--- Extracted material ---

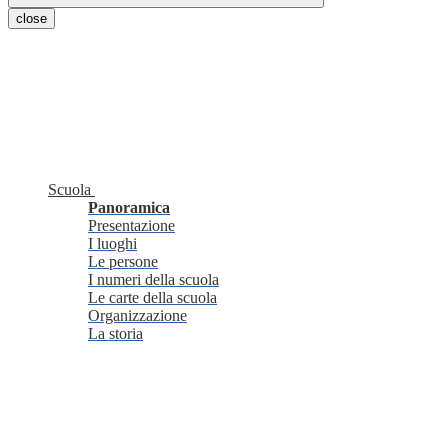
close
Scuola
Panoramica
Presentazione
I luoghi
Le persone
I numeri della scuola
Le carte della scuola
Organizzazione
La storia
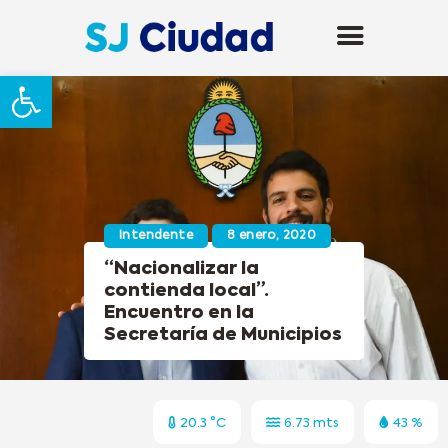
Abrir barra de herramientas
Intendente
8 enero, 2020
“Nacionalizar la
contienda local”.
Encuentro en la
Secretaría de Municipios
20.3 °C
6.73 mts
43 %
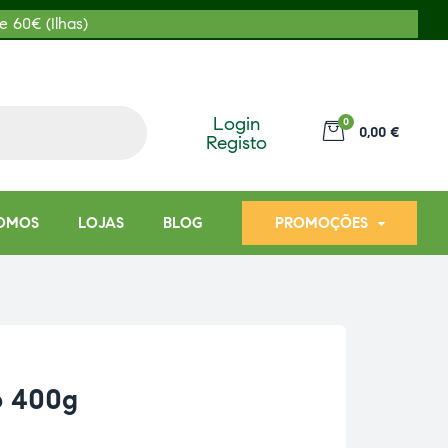
e 60€ (Ilhas)
Login
0
0,00 €
Registo
OMOS
LOJAS
BLOG
PROMOÇÕES
o 400g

---

§ Task description:
Which lines in the records above contain the string "della"? Copy each one.

§ Task answer:
I numeri della scuola
Le carte della scuola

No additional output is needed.